Seems like a data transfer error somewhere in the Python wrapper.

Because when I evaluate the same PMML document with JPMML-Evaluator command-line application, I get predictions that match SkLearn native predictions, plus all the intermediate LightGBM, XGBoost etc. values.

yes only this part wrong, seems this part can't get the correct value.

<Output>
    <OutputField name="predict_proba(1, true)" optype="continuous" dataType="double" feature="probability" value="true" isFinalResult="false"/>
</Output>
vruusmann commented 7 months ago

This issue is about two things.

First, the JPMML-SkLearn converter library is generating incorrect PMML documents for bothStackingClassifier and StackingRegressor estimator types. The problem is that the name of the target fields is being passed by the top-level stacking estimator to its member estimators. Instead, it should be "anonymizing" the schema, so that member estimators get to see an "anonymized" target field (ie. the name is null).

The fix is straightforward, simply replace schema with schema.toSegmentSchema() on this line: https://github.com/jpmml/jpmml-sklearn/blob/1.7.47/pmml-sklearn/src/main/java/sklearn/ensemble/stacking/StackingUtil.java#L56

Existing PMML documents can be fixed by simply deleting the <MiningField name="y" usageType="target"/> fragment from member model schemas. This declaration is only permitted with the top-level model element (ie. /PMML/MiningModel).

Second, the JPMML-Evaluator-Python gets confused that it is requested to re-define the target field over and over again (first with member models "sklearn", "lightgbm" and "xgboost"; and then finally at the top-level). Right now, it simply retains and returns the first (partial-) definition.

According to the PMML specification, it should be an error to re-define the value of some field when moving from one model chain element to another.

Therefore, the correct behaviour for any PMML engine would be to fail with an error here. The JPMML-Evaluator Java library is not doing it, which needs fixing. Its Python wrapper is currently even worse, because it returns a partial result.
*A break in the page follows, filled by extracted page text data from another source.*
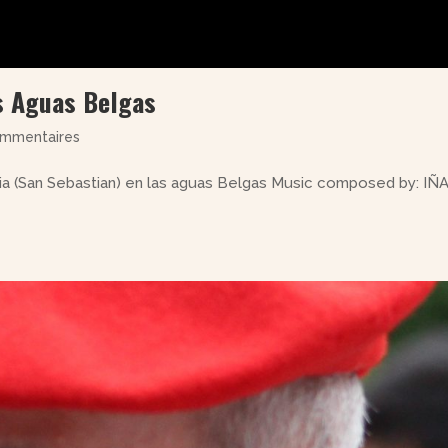
s Aguas Belgas
ommentaires
ia (San Sebastian) en las aguas Belgas Music composed by: IÑ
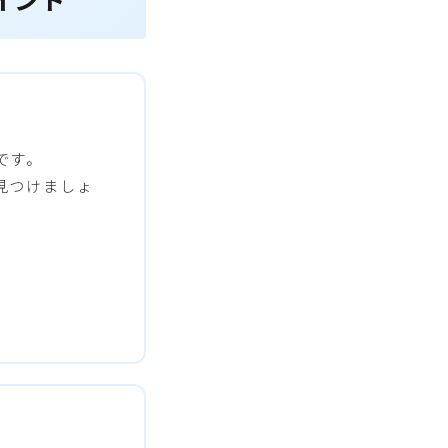
です。
見つけましょ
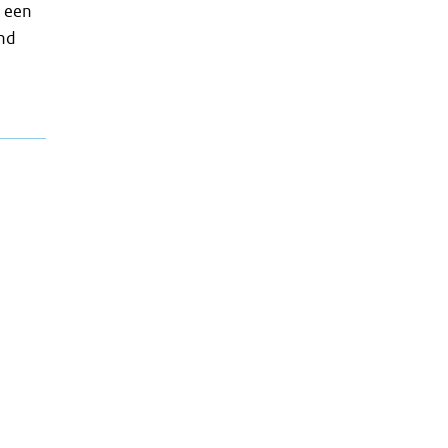
g een
nd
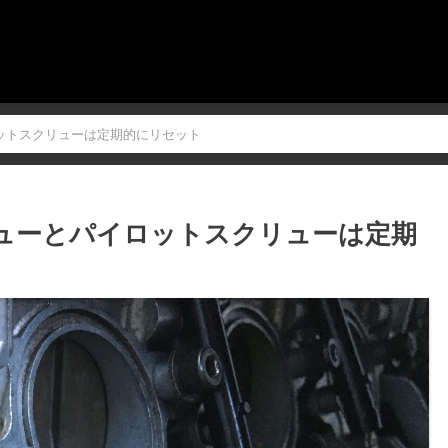
ロットスクリューは定期的にリセット
リューとパイロットスクリューは定期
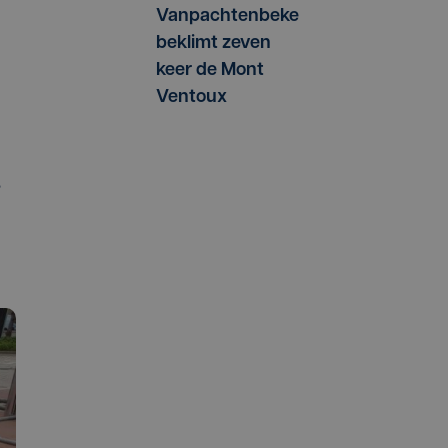
Vanpachtenbeke
beklimt zeven
keer de Mont
Ventoux
,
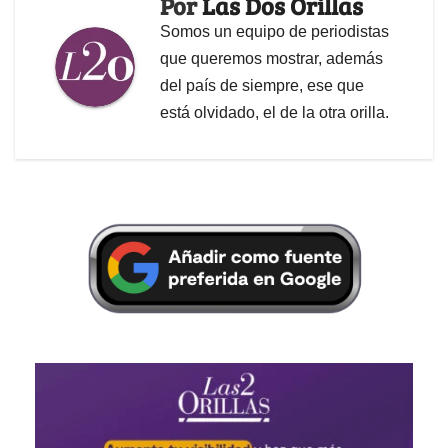
Por
Las Dos Orillas
Somos un equipo de periodistas
que queremos mostrar, además
del país de siempre, ese que
está olvidado, el de la otra orilla.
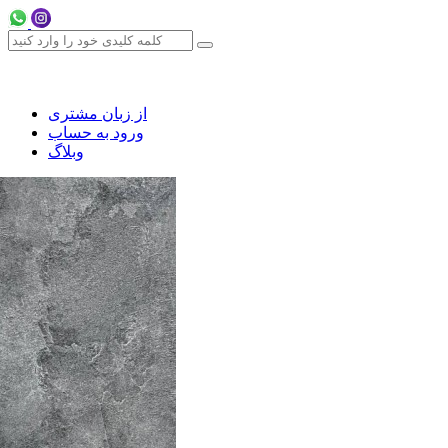
از زبان مشتری
ورود به حساب
وبلاگ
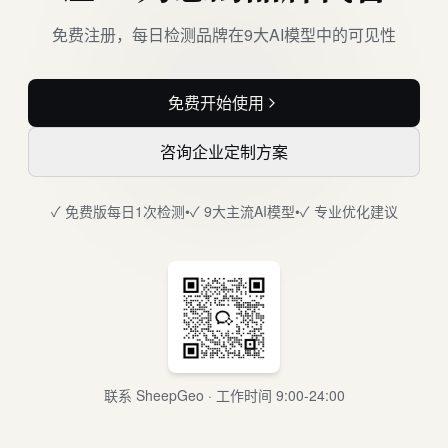
免费注册，每日检测品牌在9大AI模型中的可见性
免费开始使用
咨询企业定制方案
✓ 免费版每日1次检测
•
✓ 9大主流AI模型
•
✓ 专业优化建议
联系 SheepGeo · 工作时间 9:00-24:00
vruusmann commented 7 months ago

TLDR: There are fixes needed in two locations:

  1. The JPMML-SkLearn library should "anonymize" the schema before passing it from the parent/top-level model to child/member models.
  2. The JPMML-Evaluator library should error out when it is presented with a model chain, where sibling models attempt to re-define the value of a target field (IIRC, right now it only checks for the re-definition of output fields).

The fact that PyPMML "works" is no argument, because PyPMML does not perform any PMML document sanity/validity checks on its own. It's too stupid for that.
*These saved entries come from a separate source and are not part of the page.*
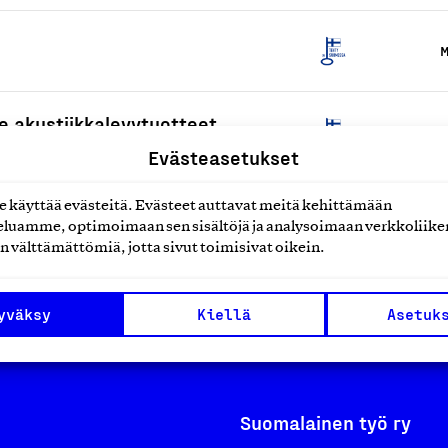
M
e akustiikkalevytuotteet
M
Evästeasetukset
käyttää evästeitä. Evästeet auttavat meitä kehittämään
L
luamme, optimoimaan sen sisältöjä ja analysoimaan verkkoliike
n välttämättömiä, jotta sivut toimisivat oikein.
yväksy
Kiellä
Asetuk
Suomalainen työ ry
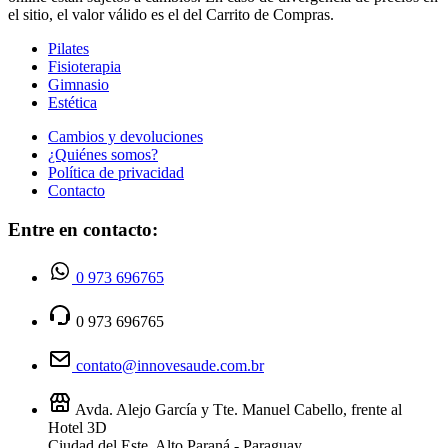
el sitio, el valor válido es el del Carrito de Compras.
Pilates
Fisioterapia
Gimnasio
Estética
Cambios y devoluciones
¿Quiénes somos?
Política de privacidad
Contacto
Entre en contacto:
0 973 696765
0 973 696765
contato@innovesaude.com.br
Avda. Alejo García y Tte. Manuel Cabello, frente al
Hotel 3D
Ciudad del Este, Alto Paraná - Paraguay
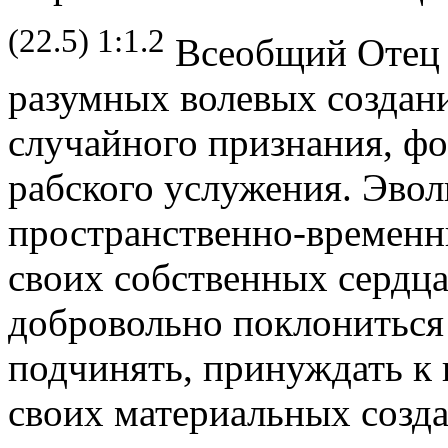
(22.5) 1:1.2
Всеобщий Отец н
разумных волевых создан
случайного признания, ф
рабского услужения. Эво
пространственно-временн
своих собственных сердца
добровольно поклониться 
подчинять, принуждать к
своих материальных созд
vruusmann commented 7 months ago

Existing PMML documents can be fixed by simply deleting the fragment from member model schemas

The above test script produces a "StackingClassifier.pmml" file. When this file is opened in a text editor, and the offending MiningModel elements are deleted manually (I see five of them), then the JPMML-Evaluator-Python makes correct predictions (including the export of intermediate probabilities) already now.
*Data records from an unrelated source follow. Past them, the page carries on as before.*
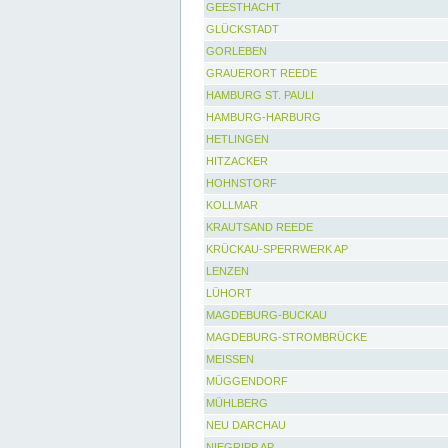
GEESTHACHT
GLÜCKSTADT
GORLEBEN
GRAUERORT REEDE
HAMBURG ST. PAULI
HAMBURG-HARBURG
HETLINGEN
HITZACKER
HOHNSTORF
KOLLMAR
KRAUTSAND REEDE
KRÜCKAU-SPERRWERK AP
LENZEN
LÜHORT
MAGDEBURG-BUCKAU
MAGDEBURG-STROMBRÜCKE
MEISSEN
MÜGGENDORF
MÜHLBERG
NEU DARCHAU
NIEGRIPP AP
git20190108 commented 7 months ago

Existing PMML documents can be fixed by simply deleting the fragment from member model schemas

The above test script produces a "StackingClassifier.pmml" file. When this file is opened in a text editor, and the offending MiningModel elements are deleted manually (I see five of them), then the JPMML-Evaluator-Python makes correct predictions (including the export of intermediate probabilities) already now.

I will use your method to fix the previous script Thank you for your patient explanation and I look forward to your fixing these issues.

vruusmann commented 7 months ago

I will use your method to fix the previous script

Using my "StackingClassifier.pmml" file as an example:

You should keep:

You should delete:

This keep/delete transformation can probably be automated using an XSLT stylesheet. But I'm too lazy to work on it now.

I will fix the conversion part of this issue in the next SkLearn2PMML package release. Probably sometimes next week.

@git20190108 You shall receive a GitHub notification when this issue gets closed. After that, update your SkLearn2PMML package version, and everything should work fine.

Also, thanks for spotting and reporting this issue to me! Much appreciated.